[[ Available records, beginning ]]

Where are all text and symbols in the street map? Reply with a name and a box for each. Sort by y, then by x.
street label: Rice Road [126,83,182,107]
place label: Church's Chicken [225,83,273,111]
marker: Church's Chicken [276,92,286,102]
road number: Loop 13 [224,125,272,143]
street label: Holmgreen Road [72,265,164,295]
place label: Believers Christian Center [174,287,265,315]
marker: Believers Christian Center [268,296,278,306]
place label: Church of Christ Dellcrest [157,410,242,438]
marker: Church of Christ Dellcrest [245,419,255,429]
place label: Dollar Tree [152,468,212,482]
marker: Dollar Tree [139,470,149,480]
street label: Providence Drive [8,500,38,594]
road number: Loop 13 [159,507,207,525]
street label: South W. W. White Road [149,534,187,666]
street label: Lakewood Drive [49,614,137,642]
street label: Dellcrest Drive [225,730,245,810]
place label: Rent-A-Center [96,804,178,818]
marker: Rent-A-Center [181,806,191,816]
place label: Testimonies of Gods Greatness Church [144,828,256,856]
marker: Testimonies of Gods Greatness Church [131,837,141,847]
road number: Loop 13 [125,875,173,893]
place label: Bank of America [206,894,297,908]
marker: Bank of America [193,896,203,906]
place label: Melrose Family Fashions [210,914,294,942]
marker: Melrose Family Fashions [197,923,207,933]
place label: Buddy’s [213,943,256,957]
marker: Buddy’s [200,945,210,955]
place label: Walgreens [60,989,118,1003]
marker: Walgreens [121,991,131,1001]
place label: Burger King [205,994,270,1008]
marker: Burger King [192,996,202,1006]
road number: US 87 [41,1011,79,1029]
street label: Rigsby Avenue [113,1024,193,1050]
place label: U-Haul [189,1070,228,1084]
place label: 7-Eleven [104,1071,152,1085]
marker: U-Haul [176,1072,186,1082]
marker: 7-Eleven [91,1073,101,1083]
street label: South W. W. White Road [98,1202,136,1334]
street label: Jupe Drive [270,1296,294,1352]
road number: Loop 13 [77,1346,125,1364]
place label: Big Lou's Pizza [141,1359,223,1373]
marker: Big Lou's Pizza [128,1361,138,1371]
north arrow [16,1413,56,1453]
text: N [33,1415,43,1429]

[[ Available records, end ]]

Please restate the preceding entries word for word.

### [Exercise output]
Where are all text and symbols in the street map? Reply with a name and a box for each. Sort by y, then by x.
street label: Rice Road [126,83,182,107]
place label: Church's Chicken [225,83,273,111]
marker: Church's Chicken [276,92,286,102]
road number: Loop 13 [224,125,272,143]
street label: Holmgreen Road [72,265,164,295]
place label: Believers Christian Center [174,287,265,315]
marker: Believers Christian Center [268,296,278,306]
place label: Church of Christ Dellcrest [157,410,242,438]
marker: Church of Christ Dellcrest [245,419,255,429]
place label: Dollar Tree [152,468,212,482]
marker: Dollar Tree [139,470,149,480]
street label: Providence Drive [8,500,38,594]
road number: Loop 13 [159,507,207,525]
street label: South W. W. White Road [149,534,187,666]
street label: Lakewood Drive [49,614,137,642]
street label: Dellcrest Drive [225,730,245,810]
place label: Rent-A-Center [96,804,178,818]
marker: Rent-A-Center [181,806,191,816]
place label: Testimonies of Gods Greatness Church [144,828,256,856]
marker: Testimonies of Gods Greatness Church [131,837,141,847]
road number: Loop 13 [125,875,173,893]
place label: Bank of America [206,894,297,908]
marker: Bank of America [193,896,203,906]
place label: Melrose Family Fashions [210,914,294,942]
marker: Melrose Family Fashions [197,923,207,933]
place label: Buddy’s [213,943,256,957]
marker: Buddy’s [200,945,210,955]
place label: Walgreens [60,989,118,1003]
marker: Walgreens [121,991,131,1001]
place label: Burger King [205,994,270,1008]
marker: Burger King [192,996,202,1006]
road number: US 87 [41,1011,79,1029]
street label: Rigsby Avenue [113,1024,193,1050]
place label: U-Haul [189,1070,228,1084]
place label: 7-Eleven [104,1071,152,1085]
marker: U-Haul [176,1072,186,1082]
marker: 7-Eleven [91,1073,101,1083]
street label: South W. W. White Road [98,1202,136,1334]
street label: Jupe Drive [270,1296,294,1352]
road number: Loop 13 [77,1346,125,1364]
place label: Big Lou's Pizza [141,1359,223,1373]
marker: Big Lou's Pizza [128,1361,138,1371]
north arrow [16,1413,56,1453]
text: N [33,1415,43,1429]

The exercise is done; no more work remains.